700,000 protest Muslim candidate for presidency

Pro-secular demonstrators walk beneath Turkish flags carrying portraits of Turkey's founder Ataturk during a rally Sunday in Istanbul, Turkey. Hundreds of thousands of pro-secular Turks flooded central Istanbul to demand the resignation of the government, which they fear is leading Turkey toward Islamic rule.

? At least 700,000 people marched Sunday in a massive protest against the possible election of an observant Muslim as president, a conflict that is pitting Turkey’s religiously oriented ruling party against the deeply secular military and civilian establishment.

Waving the country’s red flag and singing nationalist songs, demonstrators in Istanbul demanded the resignation of the pro-Islamic government, calling Prime Minister Recep Tayyip Erdogan a traitor. Erdogan’s foreign minister, Abdullah Gul, is widely expected to win the presidential election by the country’s 550-seat parliament.

“We don’t want a covered woman in Ataturk’s presidential palace,” protester Ayse Bari, a 67-year-old housewife, said in reference to Gul’s wife Hayrunisaah who wears the Muslim headscarf. “We want civilized, modern people there.”

The election has reignited a conflict over Turkey’s national identity that has brewed since Mustafa Kemal Ataturk, an army officer in World War I, founded the secular republic after the collapse of the Ottoman Empire. He gave the vote to women, restricted Islamic dress and replaced the Arabic script with the Roman alphabet.

But Islam remained potent at the grass-roots level, and some leaders with a religious background have portrayed themselves as an alternative to the secular establishment.

Many, including powerful generals, fear Gul would use the presidency – a post with veto power over legislation – to assist his ally, Erdogan, in chipping away at the separation of state and religion. For example, secularists want to preserve a ban on Islamic headscarves in government offices and other public places; Gul’s wife once appealed to the European Court of Human Rights for the right to wear the scarf to a university.

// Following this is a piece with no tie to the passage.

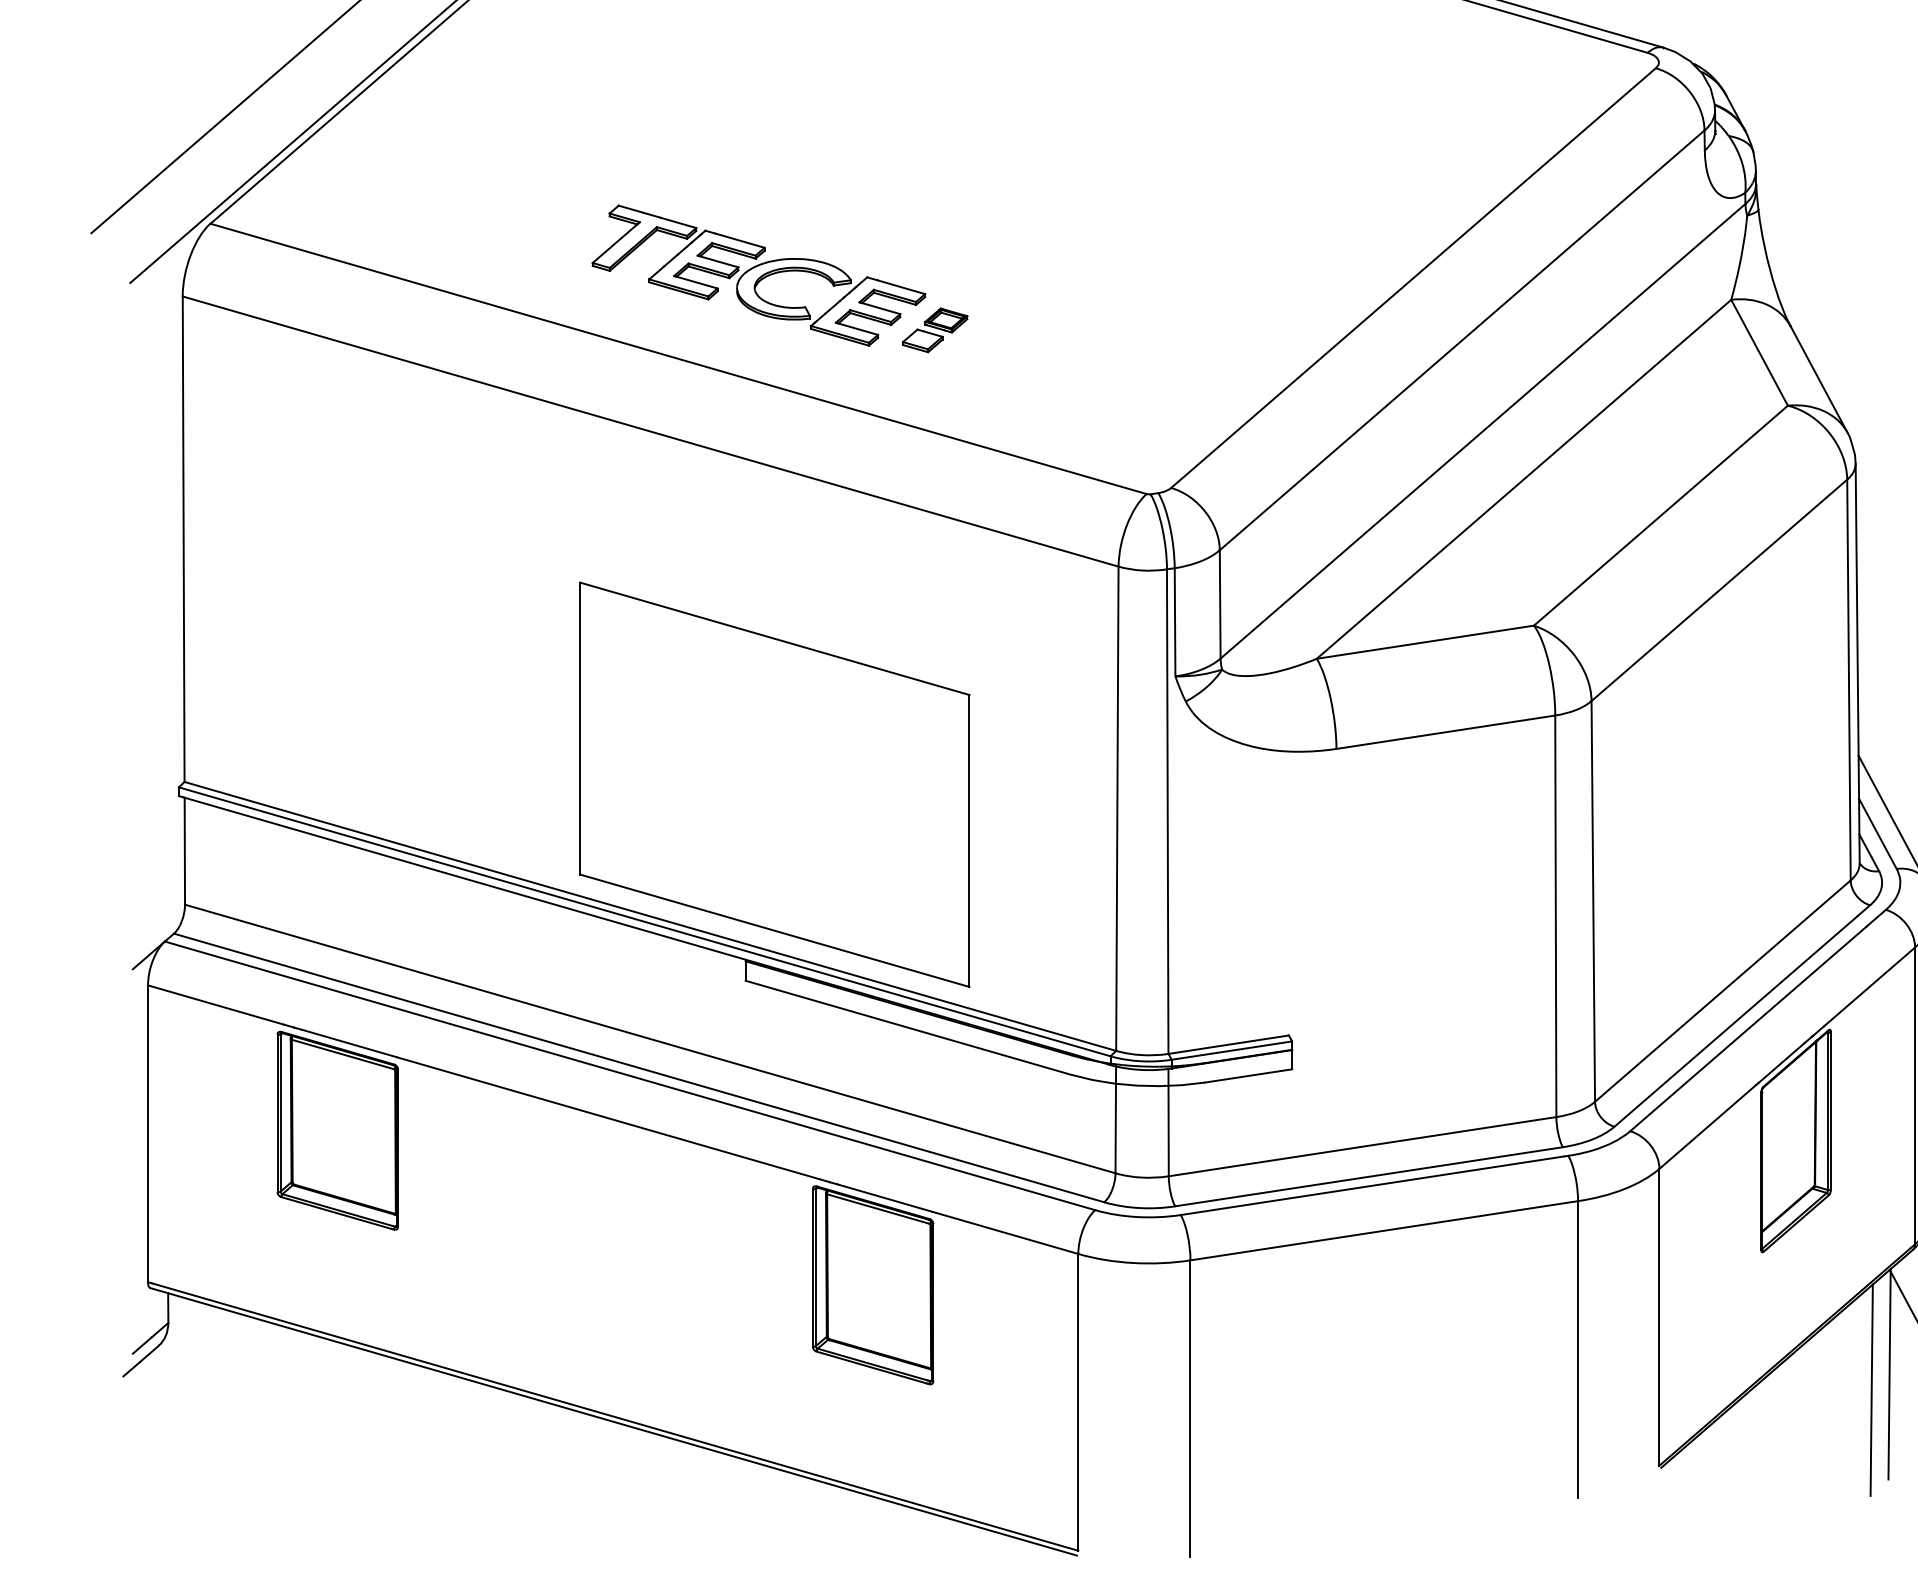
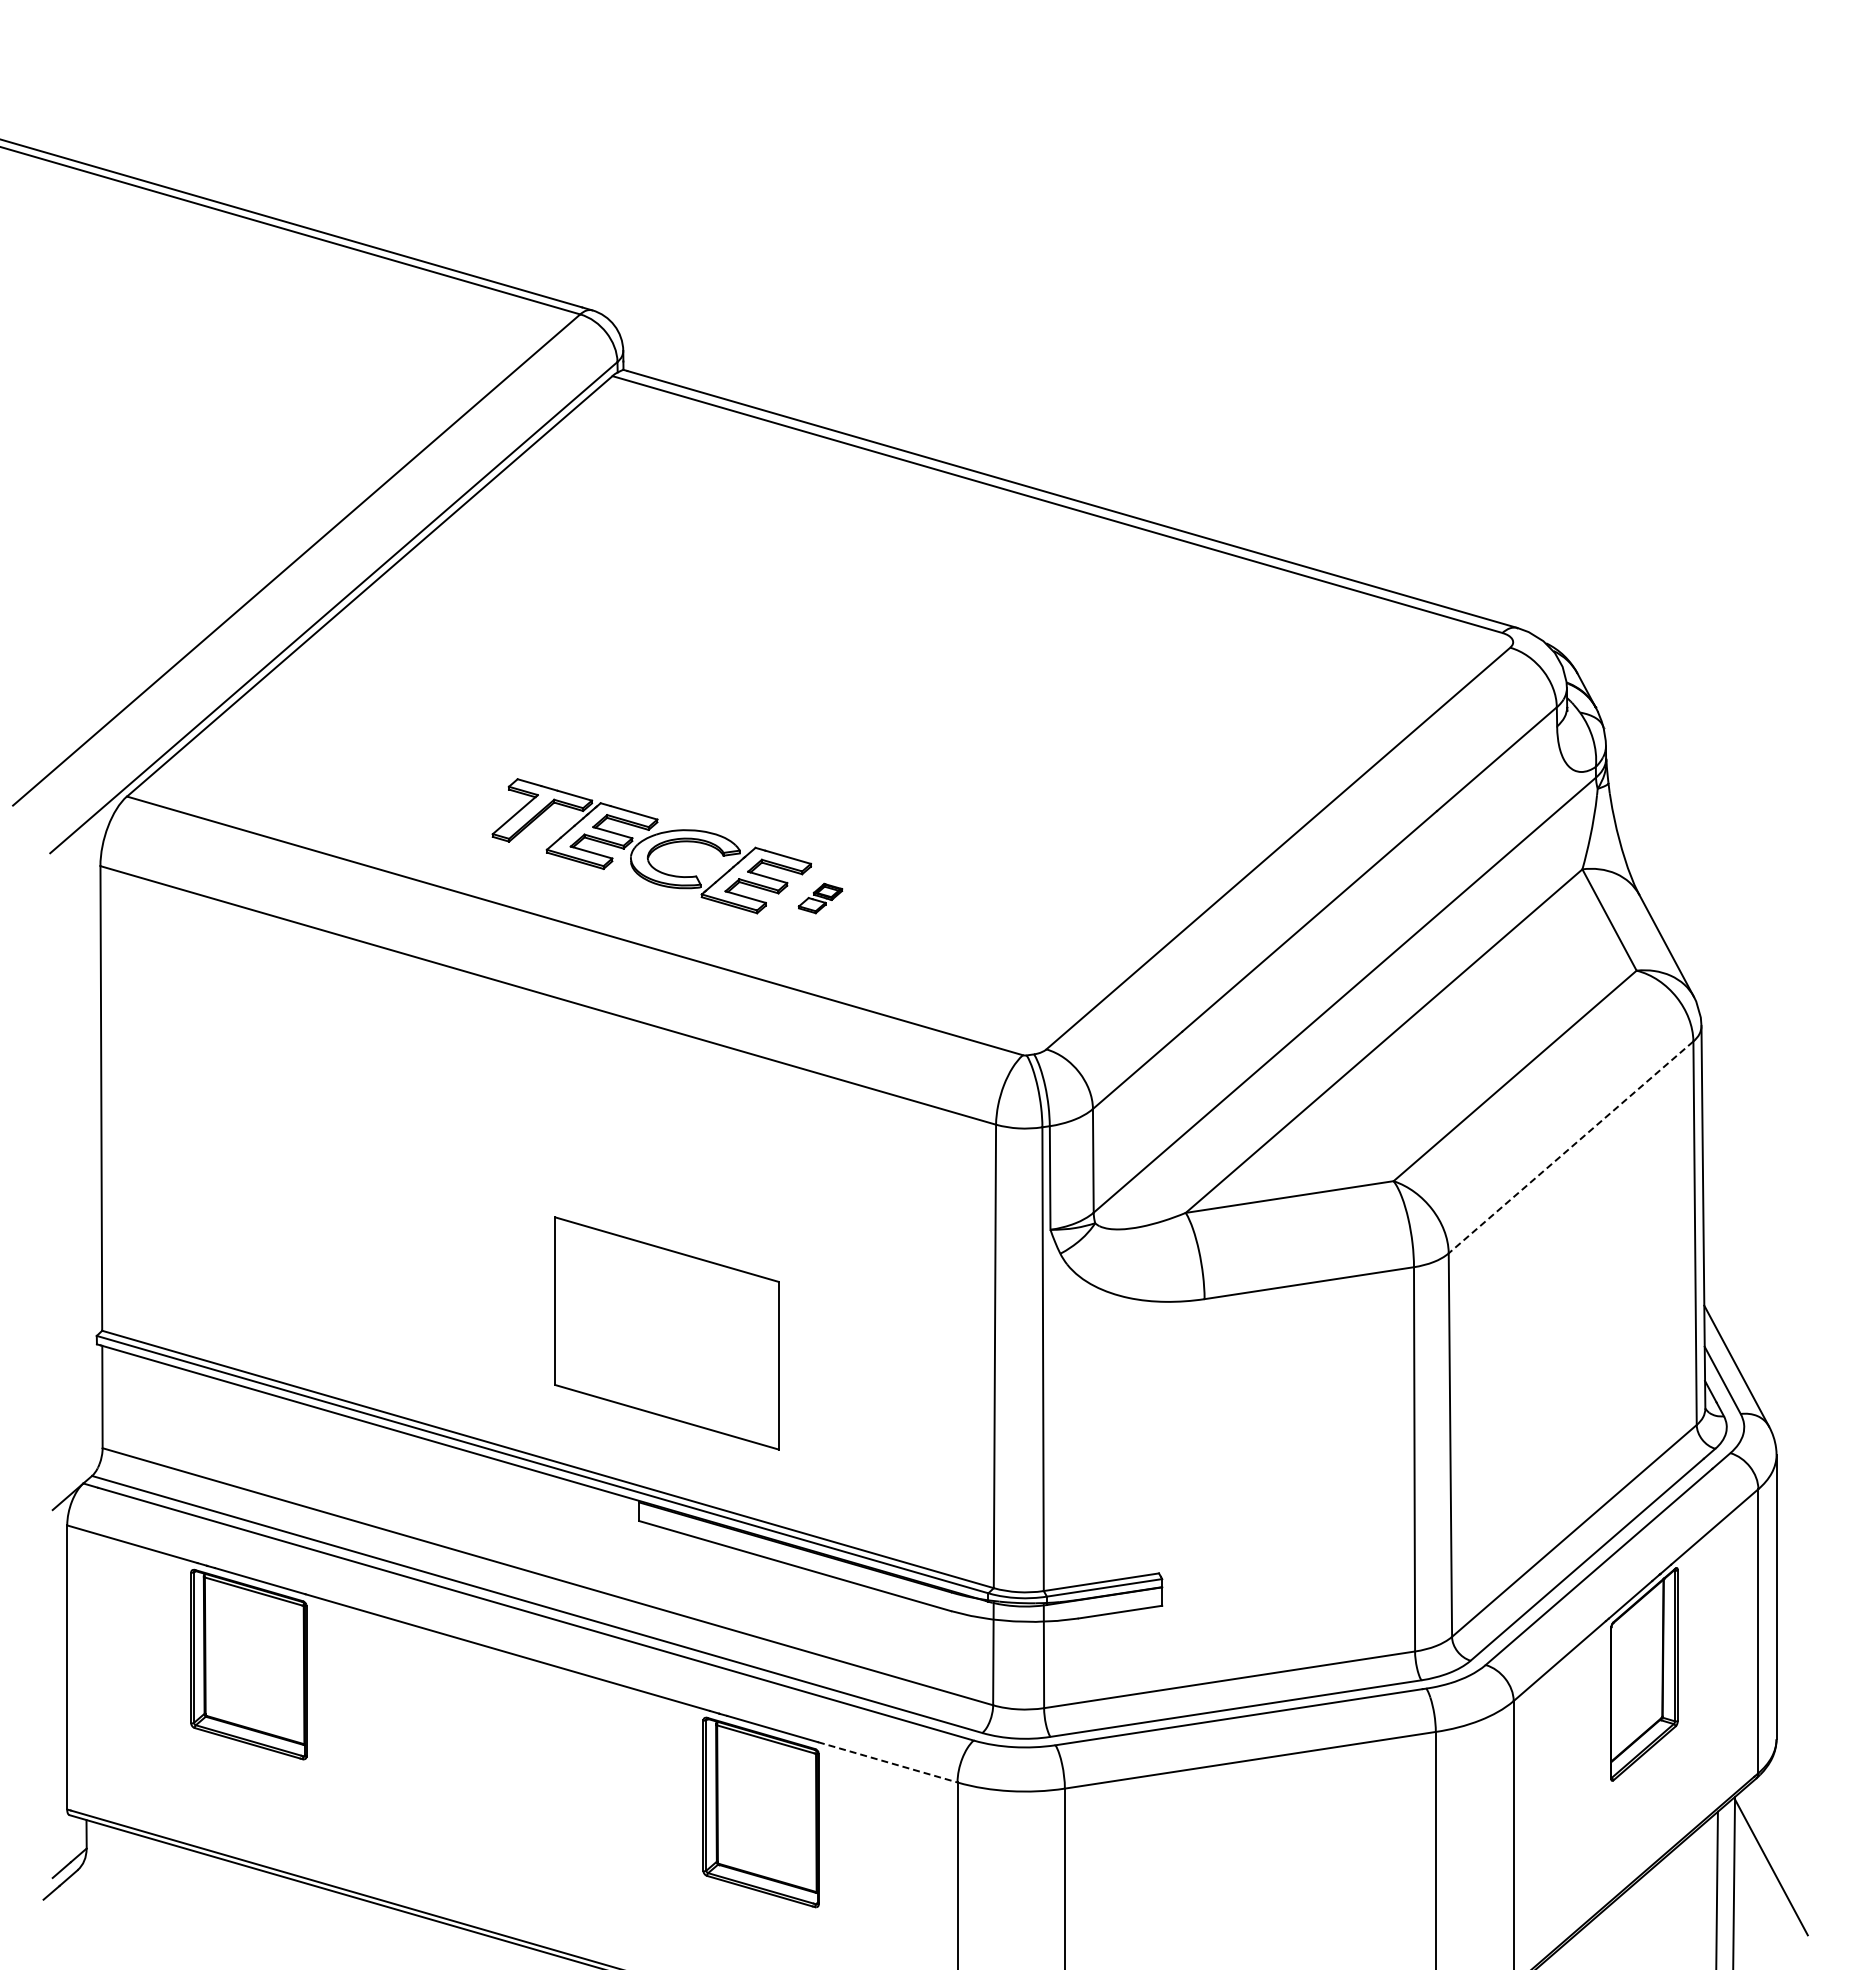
part: (935, 330) -> (820, 898), size x0.7
line: (1719, 590) -> (1571, 1147), solid -> dashed
part: (774, 784) -> (666, 1333), size x0.6
line: (1005, 1233) -> (887, 1762), solid -> dashed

The military hinted it may step in to resolve the deadlock over Gul in parliament. And many Turks are calling for early elections in the hope of replacing the parliament, which is dominated by Gul’s pro-Islamic ruling party.

“Turkey is secular and will remain secular!” shouted thousands of protesters, many of whom traveled to Istanbul from across the country overnight.

Turkish police estimated their numbers at about 700,000 and cordoned off the protest area, conducting searches at several entry points.